On Mon, Sep 11, 2017 at 09:09:06PM +0200, Harald Welte wrote:
Dear all,
for probably about a year (or longer) we have been putting up with VTY tests which cause builds to break under unclear circumstances. I personally believe the probability of a VTY test failing has recently increased again, and this is barely tolerable anymore. Often, rebasing/cherry-picking the given patch one or two times also doesn't work. Yet, the given patch-under-test is not even touching anything related to VTY, like In https://gerrit.osmocom.org/3899 which has failed in https://jenkins.osmocom.org/jenkins/job/OpenBSC-gerrit/2451/ and https://jenkins.osmocom.org/jenkins/job/OpenBSC-gerrit/2454/
I know Neels and others have spend already significant time in the past trying to resolve this - unsuccessfully.
So I think the situation has reached a point where we should disable the vty tests, or at least the specific part of the vty tests that is known to break most frequently.
I definitely want us to have *more* testing, not less.

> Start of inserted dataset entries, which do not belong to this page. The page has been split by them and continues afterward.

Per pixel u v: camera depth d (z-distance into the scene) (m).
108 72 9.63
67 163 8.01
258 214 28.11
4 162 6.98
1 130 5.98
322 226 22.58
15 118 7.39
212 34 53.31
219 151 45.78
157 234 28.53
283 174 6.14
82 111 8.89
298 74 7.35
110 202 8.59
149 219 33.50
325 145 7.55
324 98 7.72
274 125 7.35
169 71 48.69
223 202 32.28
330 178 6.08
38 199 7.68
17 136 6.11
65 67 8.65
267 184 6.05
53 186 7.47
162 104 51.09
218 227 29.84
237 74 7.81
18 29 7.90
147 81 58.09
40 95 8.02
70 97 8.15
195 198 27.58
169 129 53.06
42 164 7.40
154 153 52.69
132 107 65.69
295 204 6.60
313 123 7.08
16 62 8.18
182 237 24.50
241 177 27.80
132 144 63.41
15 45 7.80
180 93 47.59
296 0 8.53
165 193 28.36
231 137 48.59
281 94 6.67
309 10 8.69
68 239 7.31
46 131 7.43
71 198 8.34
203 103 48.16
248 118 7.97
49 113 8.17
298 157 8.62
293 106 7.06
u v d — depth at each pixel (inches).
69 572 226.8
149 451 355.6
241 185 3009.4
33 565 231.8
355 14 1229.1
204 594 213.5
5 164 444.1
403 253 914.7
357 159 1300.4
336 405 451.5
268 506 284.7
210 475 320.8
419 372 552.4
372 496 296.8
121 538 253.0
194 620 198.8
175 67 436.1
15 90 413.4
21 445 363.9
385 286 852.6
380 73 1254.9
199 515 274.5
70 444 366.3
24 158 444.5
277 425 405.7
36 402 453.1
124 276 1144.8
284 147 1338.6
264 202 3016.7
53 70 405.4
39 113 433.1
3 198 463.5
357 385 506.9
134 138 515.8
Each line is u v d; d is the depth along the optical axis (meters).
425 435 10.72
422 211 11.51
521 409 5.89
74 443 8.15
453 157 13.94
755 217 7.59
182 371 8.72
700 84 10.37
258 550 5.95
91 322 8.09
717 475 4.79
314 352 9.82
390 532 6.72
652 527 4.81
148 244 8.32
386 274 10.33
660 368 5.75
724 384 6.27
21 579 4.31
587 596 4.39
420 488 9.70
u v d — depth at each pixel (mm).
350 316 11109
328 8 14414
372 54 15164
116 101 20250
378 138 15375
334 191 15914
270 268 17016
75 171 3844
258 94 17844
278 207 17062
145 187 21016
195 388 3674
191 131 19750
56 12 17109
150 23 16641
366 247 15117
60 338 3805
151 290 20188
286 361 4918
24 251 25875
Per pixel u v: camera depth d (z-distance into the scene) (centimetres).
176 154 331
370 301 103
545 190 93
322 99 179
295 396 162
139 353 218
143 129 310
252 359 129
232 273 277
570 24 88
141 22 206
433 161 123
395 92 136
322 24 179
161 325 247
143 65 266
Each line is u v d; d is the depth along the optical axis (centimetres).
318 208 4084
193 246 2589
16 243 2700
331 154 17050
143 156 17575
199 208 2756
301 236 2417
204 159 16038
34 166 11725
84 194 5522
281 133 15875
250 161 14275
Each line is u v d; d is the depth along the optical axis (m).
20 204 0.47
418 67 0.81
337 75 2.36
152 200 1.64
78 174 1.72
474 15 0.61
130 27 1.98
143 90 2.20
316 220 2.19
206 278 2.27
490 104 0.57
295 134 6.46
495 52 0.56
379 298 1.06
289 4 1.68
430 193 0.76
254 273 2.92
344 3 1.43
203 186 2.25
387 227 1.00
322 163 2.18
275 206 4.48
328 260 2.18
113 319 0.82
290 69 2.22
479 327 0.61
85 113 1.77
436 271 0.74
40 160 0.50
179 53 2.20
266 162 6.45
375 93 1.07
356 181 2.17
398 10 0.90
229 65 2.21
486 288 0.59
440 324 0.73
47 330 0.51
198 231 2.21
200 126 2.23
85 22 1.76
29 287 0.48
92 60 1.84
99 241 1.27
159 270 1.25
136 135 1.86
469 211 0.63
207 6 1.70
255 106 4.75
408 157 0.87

However, when the test itself is not stable yet - particularly after that much time - we cannot have that buggy test delay our development.
If there are no resources / noone with an assignment to actively maintain this, then it's reasonable to disable it, or at least disable the tests that are breaking things now.
I would vote for running those tests regularly (daily, every few hours, you name it), but not as part of the mandatory build verification for gerrit V+1.
I think this is fine, so we get fallout later on that we can address via robots, and make things a bit more agile.
In the Linux kernel, we usually get all these reports from robots afterwards, so I would say it's reasonable to follow the same approach.